CHALLENGE:
Extend the article below on Bryn Mawr in popular culture, picking up right after its last sentence.

PAGE EXTRACT:
Fact, Meet Fiction
A lighthearted analysis of Bryn Mawr in popular culture—what resonates, what doesn’t, and why it really does matter.
What do Betty Draper, Liz Lemon, and Midge Maisel (the protagonist of a new series produced by Amazon) all have in common? They all went to Bryn Mawr. Well, not really, because of course they’re fictional. They got their degrees not from four years of academic sweat but from the keystrokes of Hollywood writers, landing them in a pop culture pantheon that includes, among others, Katharine Hepburn’s character in Adam’s Rib, Bart Simpson’s fourth-grade teacher, and a covert operations specialist who helps G.I. Joe save the planet from the archvillain Cobra.
Perhaps because these allusions are relatively rare, they feel like little treasures when we stumble upon them—with our initial jolts of pleasure and excitement followed inevitably by a vigorous examination of their authenticity. Here, by way of sharing the delights of discovery, are some of the ways Bryn Mawr has been presented to the world through popular culture.
Mimesis and Myth-Making
But first, why is it so absurdly exciting when Bryn Mawr gets a nod on the big or small screen? “That’s mimesis,” says Amy Villarejo ’85, a professor of performing and media arts at Cornell. “We like to see ourselves reflected back to us—that’s how we know who we are. It’s the basis of psychoanalytic theory and of sociological theories of recognition. It goes to fundamental aspects of human recognition.”
For most of us, Villarejo continues, Bryn Mawr is a “significant part of who we are or were, so we are measuring those images for verisimilitude, for recognition, for something of our own experience. There’s critical pleasure, too, in watching as a Bryn Mawr person, with a kind of cultural authority.”

Questions about scenes in pictures

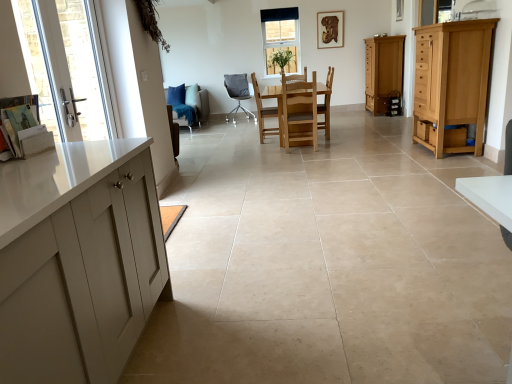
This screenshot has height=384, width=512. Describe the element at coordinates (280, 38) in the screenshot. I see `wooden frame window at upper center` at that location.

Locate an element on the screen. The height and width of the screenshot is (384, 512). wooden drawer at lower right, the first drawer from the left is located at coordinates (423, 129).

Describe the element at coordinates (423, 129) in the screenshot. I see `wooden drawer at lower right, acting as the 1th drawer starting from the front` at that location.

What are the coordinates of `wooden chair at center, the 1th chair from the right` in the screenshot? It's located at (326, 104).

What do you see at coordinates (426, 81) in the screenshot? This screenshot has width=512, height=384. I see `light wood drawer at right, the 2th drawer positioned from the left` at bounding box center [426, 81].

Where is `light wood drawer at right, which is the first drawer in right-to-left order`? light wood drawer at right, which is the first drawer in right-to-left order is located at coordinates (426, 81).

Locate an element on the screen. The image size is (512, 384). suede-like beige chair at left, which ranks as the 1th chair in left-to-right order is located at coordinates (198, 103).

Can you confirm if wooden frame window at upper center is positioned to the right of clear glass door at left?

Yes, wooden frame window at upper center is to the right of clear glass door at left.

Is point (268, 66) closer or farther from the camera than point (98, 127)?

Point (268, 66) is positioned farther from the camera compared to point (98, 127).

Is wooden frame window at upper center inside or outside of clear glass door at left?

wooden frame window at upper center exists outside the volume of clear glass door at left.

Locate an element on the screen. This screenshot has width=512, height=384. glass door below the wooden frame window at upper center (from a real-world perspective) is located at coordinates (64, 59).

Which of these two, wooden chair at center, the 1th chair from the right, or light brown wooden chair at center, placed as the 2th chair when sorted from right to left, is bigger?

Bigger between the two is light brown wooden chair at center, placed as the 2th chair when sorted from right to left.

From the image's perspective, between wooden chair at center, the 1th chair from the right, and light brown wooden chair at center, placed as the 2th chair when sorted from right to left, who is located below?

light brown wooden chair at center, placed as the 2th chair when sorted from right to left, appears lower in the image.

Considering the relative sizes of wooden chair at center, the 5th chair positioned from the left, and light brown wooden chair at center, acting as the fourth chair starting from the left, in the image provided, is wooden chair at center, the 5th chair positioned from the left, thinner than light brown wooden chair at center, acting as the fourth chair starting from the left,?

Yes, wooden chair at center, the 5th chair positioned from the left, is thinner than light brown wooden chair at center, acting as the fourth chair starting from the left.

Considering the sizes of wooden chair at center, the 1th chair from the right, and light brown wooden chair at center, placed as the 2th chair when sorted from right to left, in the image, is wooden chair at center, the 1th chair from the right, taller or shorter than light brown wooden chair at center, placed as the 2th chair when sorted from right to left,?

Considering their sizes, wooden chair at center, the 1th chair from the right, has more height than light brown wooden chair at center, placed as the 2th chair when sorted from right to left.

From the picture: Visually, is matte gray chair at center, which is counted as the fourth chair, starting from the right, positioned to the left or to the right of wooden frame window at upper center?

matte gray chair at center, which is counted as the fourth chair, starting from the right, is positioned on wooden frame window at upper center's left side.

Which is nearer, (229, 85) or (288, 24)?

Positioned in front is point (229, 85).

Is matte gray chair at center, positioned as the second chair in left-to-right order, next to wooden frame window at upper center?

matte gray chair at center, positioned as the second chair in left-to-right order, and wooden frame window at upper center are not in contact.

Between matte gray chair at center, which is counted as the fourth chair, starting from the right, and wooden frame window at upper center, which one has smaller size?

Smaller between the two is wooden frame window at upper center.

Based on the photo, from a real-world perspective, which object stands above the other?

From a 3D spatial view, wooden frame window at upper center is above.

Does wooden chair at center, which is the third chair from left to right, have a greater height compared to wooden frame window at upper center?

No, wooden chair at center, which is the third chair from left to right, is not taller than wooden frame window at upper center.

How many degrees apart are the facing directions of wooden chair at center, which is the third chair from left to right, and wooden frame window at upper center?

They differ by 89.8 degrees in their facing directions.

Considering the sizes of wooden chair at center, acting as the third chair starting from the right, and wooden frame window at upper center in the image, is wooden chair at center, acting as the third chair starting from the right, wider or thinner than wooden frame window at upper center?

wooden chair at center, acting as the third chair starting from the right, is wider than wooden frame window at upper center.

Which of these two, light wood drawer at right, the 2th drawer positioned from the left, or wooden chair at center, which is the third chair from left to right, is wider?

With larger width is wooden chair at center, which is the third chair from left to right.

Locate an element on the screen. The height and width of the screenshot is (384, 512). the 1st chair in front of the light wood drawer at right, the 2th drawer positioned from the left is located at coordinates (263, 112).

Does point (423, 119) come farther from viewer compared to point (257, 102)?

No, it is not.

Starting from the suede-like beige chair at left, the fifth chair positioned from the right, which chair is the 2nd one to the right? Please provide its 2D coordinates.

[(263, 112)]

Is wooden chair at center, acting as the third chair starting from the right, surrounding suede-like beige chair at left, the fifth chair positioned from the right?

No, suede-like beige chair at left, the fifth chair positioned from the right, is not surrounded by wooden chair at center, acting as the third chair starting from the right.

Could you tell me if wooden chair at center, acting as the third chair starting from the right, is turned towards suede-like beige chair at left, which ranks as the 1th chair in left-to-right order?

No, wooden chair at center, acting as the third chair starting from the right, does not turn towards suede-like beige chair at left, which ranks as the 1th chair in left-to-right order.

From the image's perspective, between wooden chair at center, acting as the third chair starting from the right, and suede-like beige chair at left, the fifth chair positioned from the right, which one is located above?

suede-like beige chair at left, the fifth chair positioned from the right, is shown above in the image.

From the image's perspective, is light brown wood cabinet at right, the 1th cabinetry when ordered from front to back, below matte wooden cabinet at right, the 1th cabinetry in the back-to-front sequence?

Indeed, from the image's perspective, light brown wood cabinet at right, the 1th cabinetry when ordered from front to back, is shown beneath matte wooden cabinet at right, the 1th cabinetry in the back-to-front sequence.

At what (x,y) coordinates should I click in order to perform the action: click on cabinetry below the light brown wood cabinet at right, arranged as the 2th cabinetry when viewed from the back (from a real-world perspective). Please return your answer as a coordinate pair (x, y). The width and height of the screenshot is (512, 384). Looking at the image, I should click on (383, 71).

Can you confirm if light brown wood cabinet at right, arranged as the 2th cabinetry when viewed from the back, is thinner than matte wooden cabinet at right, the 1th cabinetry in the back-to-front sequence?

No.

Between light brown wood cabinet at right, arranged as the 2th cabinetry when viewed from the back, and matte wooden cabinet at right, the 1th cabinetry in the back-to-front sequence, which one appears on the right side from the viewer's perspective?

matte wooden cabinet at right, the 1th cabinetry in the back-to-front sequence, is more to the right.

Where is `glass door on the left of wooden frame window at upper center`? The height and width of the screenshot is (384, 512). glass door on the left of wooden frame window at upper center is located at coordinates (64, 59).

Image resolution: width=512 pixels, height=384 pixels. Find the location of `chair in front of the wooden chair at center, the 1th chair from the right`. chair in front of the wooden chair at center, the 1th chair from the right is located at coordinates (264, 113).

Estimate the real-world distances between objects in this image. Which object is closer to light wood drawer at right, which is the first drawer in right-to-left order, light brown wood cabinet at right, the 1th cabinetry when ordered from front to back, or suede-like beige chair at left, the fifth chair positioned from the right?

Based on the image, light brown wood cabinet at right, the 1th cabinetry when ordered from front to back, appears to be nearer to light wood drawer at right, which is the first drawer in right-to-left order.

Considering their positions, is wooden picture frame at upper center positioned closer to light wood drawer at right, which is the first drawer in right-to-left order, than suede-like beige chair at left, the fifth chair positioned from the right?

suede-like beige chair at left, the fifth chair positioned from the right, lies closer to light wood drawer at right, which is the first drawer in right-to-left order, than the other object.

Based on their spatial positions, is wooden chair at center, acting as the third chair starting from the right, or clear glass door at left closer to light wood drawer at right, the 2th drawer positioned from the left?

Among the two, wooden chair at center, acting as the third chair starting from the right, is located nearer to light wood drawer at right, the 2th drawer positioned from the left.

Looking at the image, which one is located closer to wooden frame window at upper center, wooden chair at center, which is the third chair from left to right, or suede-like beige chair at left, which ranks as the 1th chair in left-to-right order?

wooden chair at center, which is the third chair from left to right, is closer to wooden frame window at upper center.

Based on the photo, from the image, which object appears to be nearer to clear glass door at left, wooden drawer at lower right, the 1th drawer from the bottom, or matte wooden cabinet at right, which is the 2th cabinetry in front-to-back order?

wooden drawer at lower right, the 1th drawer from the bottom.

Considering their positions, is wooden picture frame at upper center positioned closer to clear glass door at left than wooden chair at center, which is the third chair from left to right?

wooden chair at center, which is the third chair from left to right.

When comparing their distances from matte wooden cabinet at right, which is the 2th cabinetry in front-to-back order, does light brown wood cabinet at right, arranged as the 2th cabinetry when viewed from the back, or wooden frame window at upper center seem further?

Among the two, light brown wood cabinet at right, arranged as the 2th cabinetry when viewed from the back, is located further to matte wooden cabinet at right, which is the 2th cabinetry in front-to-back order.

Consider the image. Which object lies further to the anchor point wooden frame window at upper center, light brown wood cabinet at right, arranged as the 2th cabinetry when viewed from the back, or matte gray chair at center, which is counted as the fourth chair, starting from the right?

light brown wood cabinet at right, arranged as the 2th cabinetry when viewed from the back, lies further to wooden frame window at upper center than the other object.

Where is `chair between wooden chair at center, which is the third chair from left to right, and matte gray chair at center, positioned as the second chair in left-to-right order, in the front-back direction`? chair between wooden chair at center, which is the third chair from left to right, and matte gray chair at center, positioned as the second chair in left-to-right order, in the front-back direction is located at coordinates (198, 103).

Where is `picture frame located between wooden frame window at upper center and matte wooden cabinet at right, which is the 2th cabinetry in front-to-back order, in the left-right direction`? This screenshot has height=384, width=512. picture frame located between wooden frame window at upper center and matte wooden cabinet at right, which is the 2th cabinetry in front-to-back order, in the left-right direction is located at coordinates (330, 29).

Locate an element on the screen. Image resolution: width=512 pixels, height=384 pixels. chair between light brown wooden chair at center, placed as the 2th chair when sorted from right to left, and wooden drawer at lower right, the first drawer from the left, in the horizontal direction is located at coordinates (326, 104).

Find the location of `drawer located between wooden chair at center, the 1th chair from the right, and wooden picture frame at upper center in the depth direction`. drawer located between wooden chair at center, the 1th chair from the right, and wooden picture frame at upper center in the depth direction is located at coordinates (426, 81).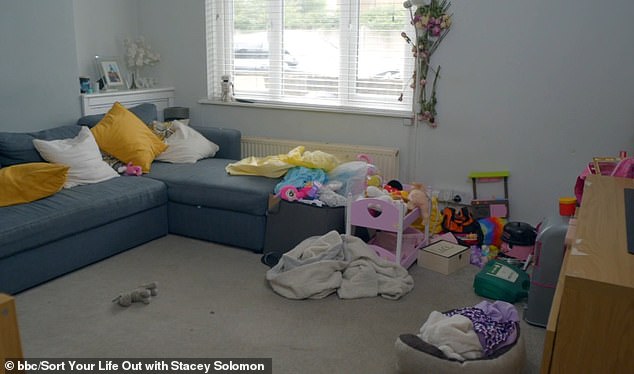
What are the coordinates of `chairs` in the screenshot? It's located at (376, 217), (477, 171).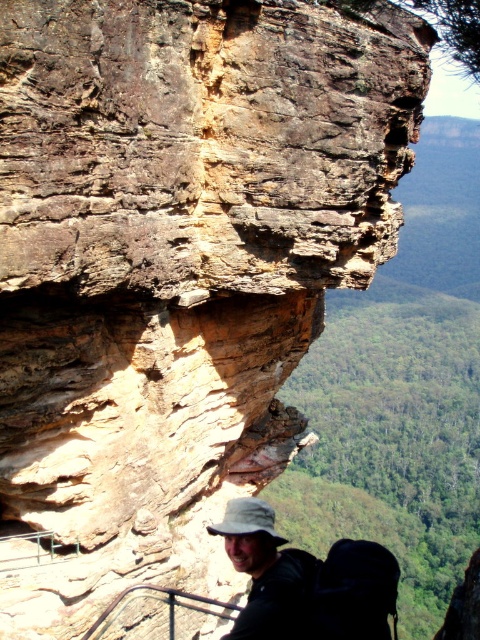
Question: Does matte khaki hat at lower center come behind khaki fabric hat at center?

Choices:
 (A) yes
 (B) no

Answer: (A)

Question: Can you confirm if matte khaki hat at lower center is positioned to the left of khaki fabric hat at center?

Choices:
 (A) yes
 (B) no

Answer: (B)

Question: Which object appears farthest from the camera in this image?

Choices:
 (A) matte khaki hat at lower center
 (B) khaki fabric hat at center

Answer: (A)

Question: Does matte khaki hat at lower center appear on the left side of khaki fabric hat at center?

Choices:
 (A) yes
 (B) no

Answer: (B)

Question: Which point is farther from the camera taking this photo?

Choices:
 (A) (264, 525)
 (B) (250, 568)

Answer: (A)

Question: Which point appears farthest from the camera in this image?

ANSWER TO THE PROBLEM:
Hence our visceral thrill of ownership at the shots of Rhoads beach during the opening flashback sequence of The Marvelous Mrs. Maisel, while the voiceover of the just-married Midge fondly recalls her college years. Hence, too, our keen interest in the details of the show’s richly construed version of Bryn Mawr in the 1950s. Did the students really wear gray blazers to dinner in Rhoads? Did they find butter molded with BMC monograms waiting for them on tables set with white linen? (For the record, the gray blazers were popular, but not a uniform; linen tablecloths were used, but not every day; and the butter molds are popular lore, but not documented.)
By the same token, the investment of our own identity in how Bryn Mawr is portrayed to the world explains our bristle of indignation when the writers get it wrong—as when Mad Men’s Betty Draper refers to the sorority that never existed.
Bound up with mimesis, there is some myth-making, too—myth in the sense of the stories that reflect, inform, and inspire our cultural identity. Mimesis is most satisfying when what it reflects back is the best possible version of ourselves. What we want to see are the ideals of the institution embodied and projected into the world. In other words, we want Kate.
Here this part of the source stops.